# Fishing the surf when its cold



## willygee (Jun 21, 2013)

Seems like the surf is laying down now, which is nice during the summer but what about right now with the water temp are lower? It is really worthwhile to slap on the waders this time of year to fish the surf? What species would be the target - flounder making their way out to the gulf, bull reds, etc?

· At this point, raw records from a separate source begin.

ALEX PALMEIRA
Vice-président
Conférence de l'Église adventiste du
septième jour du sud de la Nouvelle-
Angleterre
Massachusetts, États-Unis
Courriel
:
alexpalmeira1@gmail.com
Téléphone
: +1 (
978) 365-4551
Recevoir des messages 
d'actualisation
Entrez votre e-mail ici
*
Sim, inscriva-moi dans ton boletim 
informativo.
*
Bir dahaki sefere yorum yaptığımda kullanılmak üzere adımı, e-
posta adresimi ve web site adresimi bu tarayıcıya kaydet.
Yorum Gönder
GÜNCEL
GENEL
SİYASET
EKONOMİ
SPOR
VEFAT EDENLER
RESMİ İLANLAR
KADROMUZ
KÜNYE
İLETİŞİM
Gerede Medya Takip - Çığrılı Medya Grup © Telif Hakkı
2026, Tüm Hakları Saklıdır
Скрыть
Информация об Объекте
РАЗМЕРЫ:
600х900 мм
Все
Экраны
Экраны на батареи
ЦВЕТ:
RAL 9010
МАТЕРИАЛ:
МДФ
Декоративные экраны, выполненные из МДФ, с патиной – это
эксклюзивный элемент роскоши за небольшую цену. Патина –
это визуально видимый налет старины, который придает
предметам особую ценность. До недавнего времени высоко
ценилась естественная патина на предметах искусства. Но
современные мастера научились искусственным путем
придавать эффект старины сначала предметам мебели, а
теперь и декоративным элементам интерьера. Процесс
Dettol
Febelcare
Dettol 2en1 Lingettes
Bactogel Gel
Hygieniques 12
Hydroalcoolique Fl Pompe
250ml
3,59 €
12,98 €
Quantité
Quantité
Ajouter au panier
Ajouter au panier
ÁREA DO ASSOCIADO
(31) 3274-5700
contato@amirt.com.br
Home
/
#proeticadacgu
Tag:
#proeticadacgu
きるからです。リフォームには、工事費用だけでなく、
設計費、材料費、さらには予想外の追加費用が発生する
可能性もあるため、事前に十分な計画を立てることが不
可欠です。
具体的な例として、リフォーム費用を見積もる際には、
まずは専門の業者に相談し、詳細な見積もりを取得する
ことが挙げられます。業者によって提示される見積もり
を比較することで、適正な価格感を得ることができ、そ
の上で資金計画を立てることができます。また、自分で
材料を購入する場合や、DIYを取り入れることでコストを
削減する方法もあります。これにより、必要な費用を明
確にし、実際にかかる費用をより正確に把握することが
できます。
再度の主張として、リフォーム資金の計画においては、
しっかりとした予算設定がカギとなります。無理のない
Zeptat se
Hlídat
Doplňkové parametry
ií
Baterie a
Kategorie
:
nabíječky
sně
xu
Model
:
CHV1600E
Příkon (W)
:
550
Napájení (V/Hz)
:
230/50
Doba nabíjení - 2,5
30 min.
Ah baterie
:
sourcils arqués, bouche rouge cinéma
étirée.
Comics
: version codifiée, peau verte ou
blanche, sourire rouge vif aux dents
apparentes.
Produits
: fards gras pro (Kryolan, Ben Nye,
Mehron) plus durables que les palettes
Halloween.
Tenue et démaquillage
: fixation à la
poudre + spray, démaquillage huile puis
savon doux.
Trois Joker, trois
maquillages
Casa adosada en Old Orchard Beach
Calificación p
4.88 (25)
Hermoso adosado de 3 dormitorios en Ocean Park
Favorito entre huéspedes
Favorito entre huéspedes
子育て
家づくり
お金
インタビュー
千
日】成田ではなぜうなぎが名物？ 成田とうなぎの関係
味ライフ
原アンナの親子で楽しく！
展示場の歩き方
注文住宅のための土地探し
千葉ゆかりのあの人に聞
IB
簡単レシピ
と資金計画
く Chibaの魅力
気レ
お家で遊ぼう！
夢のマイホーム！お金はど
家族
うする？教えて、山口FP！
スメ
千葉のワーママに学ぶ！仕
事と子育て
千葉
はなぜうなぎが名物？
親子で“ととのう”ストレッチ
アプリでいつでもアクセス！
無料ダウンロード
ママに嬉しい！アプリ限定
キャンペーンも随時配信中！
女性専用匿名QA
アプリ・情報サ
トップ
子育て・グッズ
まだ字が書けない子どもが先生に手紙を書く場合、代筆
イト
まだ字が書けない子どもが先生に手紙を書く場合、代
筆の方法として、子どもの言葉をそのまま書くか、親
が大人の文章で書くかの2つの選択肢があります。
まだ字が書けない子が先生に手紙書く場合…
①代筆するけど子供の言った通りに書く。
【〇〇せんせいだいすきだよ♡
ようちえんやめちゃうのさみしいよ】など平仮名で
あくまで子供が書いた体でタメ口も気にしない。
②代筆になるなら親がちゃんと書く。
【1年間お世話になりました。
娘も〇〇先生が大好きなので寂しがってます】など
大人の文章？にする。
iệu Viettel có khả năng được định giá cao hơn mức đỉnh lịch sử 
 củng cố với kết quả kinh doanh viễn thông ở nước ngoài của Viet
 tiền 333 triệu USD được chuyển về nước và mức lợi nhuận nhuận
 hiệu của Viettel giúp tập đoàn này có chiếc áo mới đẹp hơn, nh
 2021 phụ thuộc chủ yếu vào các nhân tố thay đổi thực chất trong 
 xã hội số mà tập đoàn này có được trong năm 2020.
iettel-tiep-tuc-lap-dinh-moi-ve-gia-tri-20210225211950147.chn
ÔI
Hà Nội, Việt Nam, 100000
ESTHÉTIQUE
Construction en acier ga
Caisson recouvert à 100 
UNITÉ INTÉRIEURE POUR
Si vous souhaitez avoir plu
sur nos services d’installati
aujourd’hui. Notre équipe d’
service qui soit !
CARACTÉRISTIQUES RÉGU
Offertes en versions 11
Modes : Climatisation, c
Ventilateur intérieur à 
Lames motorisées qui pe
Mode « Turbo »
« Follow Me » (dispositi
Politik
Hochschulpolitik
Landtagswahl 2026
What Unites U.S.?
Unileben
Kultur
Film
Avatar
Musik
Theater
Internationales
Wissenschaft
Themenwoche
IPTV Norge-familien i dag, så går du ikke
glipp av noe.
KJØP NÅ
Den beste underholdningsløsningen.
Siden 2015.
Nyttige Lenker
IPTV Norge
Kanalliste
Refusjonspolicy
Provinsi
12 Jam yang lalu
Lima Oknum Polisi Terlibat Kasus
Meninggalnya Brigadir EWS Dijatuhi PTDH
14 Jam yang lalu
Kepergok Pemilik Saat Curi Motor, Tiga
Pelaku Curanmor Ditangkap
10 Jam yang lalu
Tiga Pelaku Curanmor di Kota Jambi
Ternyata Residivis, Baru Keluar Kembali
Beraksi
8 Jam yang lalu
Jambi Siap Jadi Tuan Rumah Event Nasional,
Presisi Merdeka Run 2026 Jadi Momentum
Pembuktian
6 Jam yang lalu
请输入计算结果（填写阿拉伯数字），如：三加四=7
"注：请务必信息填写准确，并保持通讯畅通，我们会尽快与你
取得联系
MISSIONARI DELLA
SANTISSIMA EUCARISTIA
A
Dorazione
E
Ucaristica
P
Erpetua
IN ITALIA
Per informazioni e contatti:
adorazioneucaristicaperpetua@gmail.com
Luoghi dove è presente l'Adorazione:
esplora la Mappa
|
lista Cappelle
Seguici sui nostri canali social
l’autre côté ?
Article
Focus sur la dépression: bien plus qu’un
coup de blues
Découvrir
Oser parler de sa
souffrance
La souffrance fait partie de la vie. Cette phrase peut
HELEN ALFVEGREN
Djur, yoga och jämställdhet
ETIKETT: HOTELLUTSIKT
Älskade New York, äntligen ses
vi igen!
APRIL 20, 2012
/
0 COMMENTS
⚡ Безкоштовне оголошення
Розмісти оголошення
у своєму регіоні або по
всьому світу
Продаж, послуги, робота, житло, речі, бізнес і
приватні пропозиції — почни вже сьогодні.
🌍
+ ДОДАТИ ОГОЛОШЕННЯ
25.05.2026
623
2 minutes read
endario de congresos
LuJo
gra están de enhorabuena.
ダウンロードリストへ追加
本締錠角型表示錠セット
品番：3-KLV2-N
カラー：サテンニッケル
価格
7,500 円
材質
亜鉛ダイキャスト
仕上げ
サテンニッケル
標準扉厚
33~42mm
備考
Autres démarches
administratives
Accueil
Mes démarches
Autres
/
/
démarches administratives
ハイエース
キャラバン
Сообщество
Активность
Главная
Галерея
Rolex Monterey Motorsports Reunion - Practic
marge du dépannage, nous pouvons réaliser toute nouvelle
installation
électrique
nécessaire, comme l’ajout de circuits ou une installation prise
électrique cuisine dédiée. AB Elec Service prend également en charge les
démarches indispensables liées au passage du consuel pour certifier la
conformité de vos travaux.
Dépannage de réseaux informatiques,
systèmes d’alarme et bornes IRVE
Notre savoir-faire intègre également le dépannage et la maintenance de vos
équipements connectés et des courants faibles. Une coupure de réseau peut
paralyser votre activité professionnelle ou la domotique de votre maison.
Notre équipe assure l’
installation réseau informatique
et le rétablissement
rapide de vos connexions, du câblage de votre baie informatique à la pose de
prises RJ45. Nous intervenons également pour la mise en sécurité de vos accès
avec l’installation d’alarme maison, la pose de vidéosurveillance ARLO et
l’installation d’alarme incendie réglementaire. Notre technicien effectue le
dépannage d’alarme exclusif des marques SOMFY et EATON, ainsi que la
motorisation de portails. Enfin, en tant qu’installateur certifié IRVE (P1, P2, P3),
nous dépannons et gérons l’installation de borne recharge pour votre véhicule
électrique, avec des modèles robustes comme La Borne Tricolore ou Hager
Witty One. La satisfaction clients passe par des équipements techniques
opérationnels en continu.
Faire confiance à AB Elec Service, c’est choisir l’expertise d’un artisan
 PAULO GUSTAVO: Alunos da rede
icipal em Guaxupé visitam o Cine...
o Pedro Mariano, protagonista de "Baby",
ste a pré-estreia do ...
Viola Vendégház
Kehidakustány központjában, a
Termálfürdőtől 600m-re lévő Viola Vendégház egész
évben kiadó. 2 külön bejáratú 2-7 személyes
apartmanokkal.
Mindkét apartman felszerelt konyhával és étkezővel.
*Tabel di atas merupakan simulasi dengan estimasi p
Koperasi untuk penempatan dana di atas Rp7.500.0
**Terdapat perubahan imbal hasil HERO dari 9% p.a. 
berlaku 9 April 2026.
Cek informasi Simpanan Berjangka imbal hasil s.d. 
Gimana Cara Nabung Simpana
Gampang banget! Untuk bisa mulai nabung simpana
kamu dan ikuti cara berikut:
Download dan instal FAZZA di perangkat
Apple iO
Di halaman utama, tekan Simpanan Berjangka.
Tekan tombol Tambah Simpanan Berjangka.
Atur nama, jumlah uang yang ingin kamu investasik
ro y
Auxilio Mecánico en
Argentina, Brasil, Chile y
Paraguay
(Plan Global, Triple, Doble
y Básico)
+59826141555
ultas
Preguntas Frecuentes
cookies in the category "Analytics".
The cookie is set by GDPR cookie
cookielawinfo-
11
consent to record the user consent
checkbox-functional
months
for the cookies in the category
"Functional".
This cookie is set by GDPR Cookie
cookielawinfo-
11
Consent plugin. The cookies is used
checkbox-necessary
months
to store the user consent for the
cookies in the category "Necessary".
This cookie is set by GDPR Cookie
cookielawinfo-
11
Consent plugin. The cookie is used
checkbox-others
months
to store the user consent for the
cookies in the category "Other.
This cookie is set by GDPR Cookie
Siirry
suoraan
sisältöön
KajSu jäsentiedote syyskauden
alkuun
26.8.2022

Also, any thoughts on the flounder run? Was thinking of going later this week maybe check the surf (unless it's not worthwhile) then hit the bay to try to get on some flounder. I guess depending on the tide, is morning or afternoon more of a good likelihood?


----------



## Walleyewilly (Jan 31, 2017)

Sound like a perfect question for dosfrio.com.


----------



## Flat Fish (Jun 18, 2005)

Bull reds and big uglies are always in the surf. I don't think the odds are too good on flounder from the beach, but maybe near a cut. The nice thing is that cooler water means fewer bait thieves in the surf.


I don't think the surf is cold enough for waders yet. Maybe someone else can chime in on that.


----------



## karstopo (Jun 29, 2009)

https://tidesandcurrents.noaa.gov/stationhome.html?id=8771341

Water temperature at Galveston North Jetty, 56 degrees. Even for me, that sounds a might too chilly to wet wade.


----------



## Sharpest (Mar 31, 2014)

Fished north padre beaches two weeks ago. Got one slot red, one big *** stingray and a bunch of hardheads. Water was cold enough that I didn't want to get my nuts wet.


----------



## LaddH (Sep 29, 2011)

I tried the POC surf for a couple of hours Friday afternoon and waded wet up to knee deep it was OK but if the wind would have been blowing or the water any colder it would have been a bad idea .
I only caught one 22 in red but it was a beautiful afternoon. I caught him on a white Gulp.
I saw a few flounder beds but no flounder were interested in biting. The tide was very low.


----------